Internationally, Professor St-Cyr co-founded EduCHI, a community of practice for HCI educators that has grown from CHI (conference on Human Factors in Computing Systems) workshops and symposia into a stand-alone Association for Computing Machinery (ACM) affiliated event. He serves as the Special Interest Group on Computer-Human Interaction (SIGCHI) representative on the ACM Education Advisory Committee (EAC) and is Co-Editor-in-Chief of ACM EngageCSEdu, a peer-reviewed repository of Open Educational Resources (OERs) that foreground evidence-based engagement practices and broaden participation in computing.

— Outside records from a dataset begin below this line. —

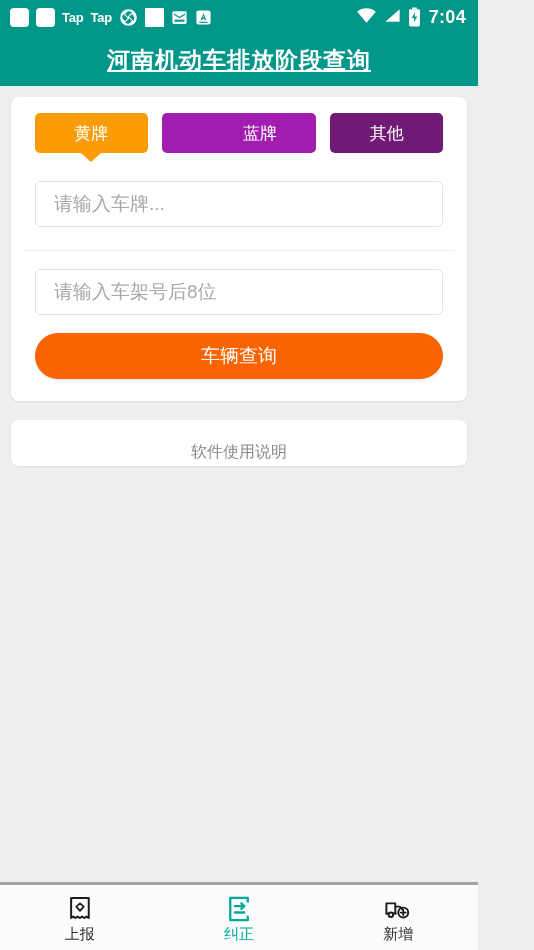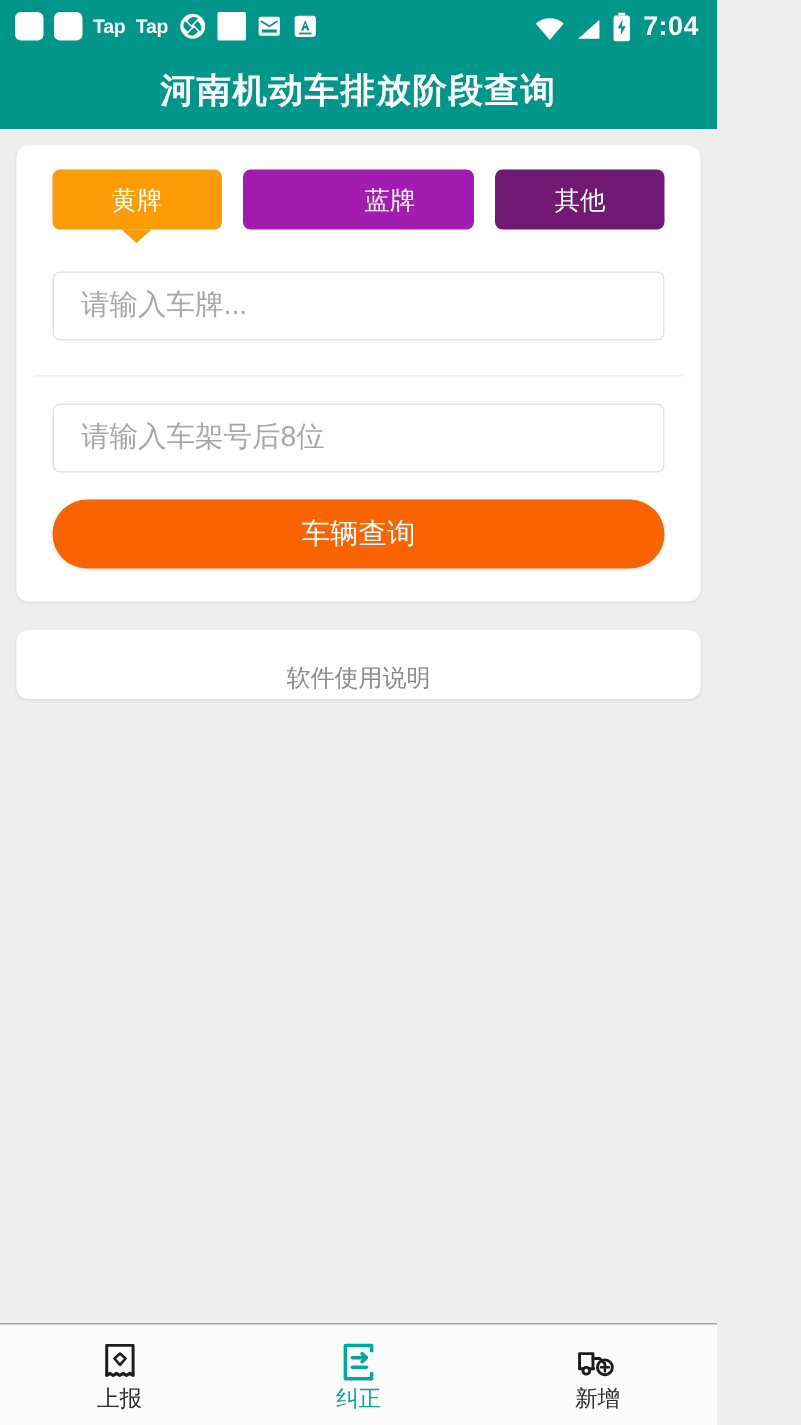--- a/index.html
+++ b/index.html
@@ -31,21 +31,21 @@
     flex: 0 0 auto;
   }
   .sb-left {
     display: flex;
     align-items: center;
     gap: 7px;
     flex: 1 1 auto;
   }
   .sb-right {
     display: flex;
-    align-items: flex-end;
+    align-items: flex-start;
     gap: 6px;
   }
   .sb-sq {
     width: 19px; height: 19px;
     background: #ffffff;
     border-radius: 4px;
   }
   .sb-sq.sharp { border-radius: 1px; }
   .sb-tap {
     color: #ffffff;
@@ -70,20 +70,21 @@
     display: flex;
     align-items: center;
     justify-content: center;
     flex: 0 0 auto;
   }
   .titlebar h1 {
     color: #ffffff;
     font-size: 23px;
     font-weight: bold;
     letter-spacing: 1px;
+    text-decoration: underline;
   }
 
   
   .content {
     flex: 1 1 auto;
     padding: 0;
     position: relative;
     overflow: hidden;
   }
 
@@ -175,21 +176,21 @@
     color: #8a8a8a;
     font-size: 16px;
     margin-top: 18px;
   }
 
   
   .bottomnav {
     flex: 0 0 auto;
     height: 68px;
     background: #fbfbfb;
-    border-top: 1px solid #a3a3a3;
+    border-top: 3px solid #a3a3a3;
     display: flex;
     align-items: center;
   }
   .navitem {
     flex: 1 1 0;
     height: 100%;
     display: flex;
     flex-direction: column;
     align-items: center;
     justify-content: center;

St-Cyr’s research focuses on HCI/UX pedagogy. Recent projects include a Public Health Agency of Canada partnership to create bilingual educational video resources on dementia awareness and a UofT LEAF+ initiative that explored the prospect of using GenAI to build and prototype an automated notetaking tool for UofT Accessibility Services. These efforts exemplify his practice of translating design research into tangible improvements for learners and communities both within the University context and with the public-at-large.
Prior to joining the iSchool, Olivier taught several courses as a sessional lecturer in Computer Programming, User Interface/UX Design, HCI, and HFE. He spent eight years in industry at organizations such as the University Health Network (UHN), IBM Canada, and Atomic Energy of Canada Limited (AECL), experiences that have anchored his teaching in real-world industry-focused courses. He holds an Honours BA in Computer Science and Psychology (York University), a MASc in Systems Design Engineering (University of Waterloo), and a PhD in Industrial Engineering (University of Toronto).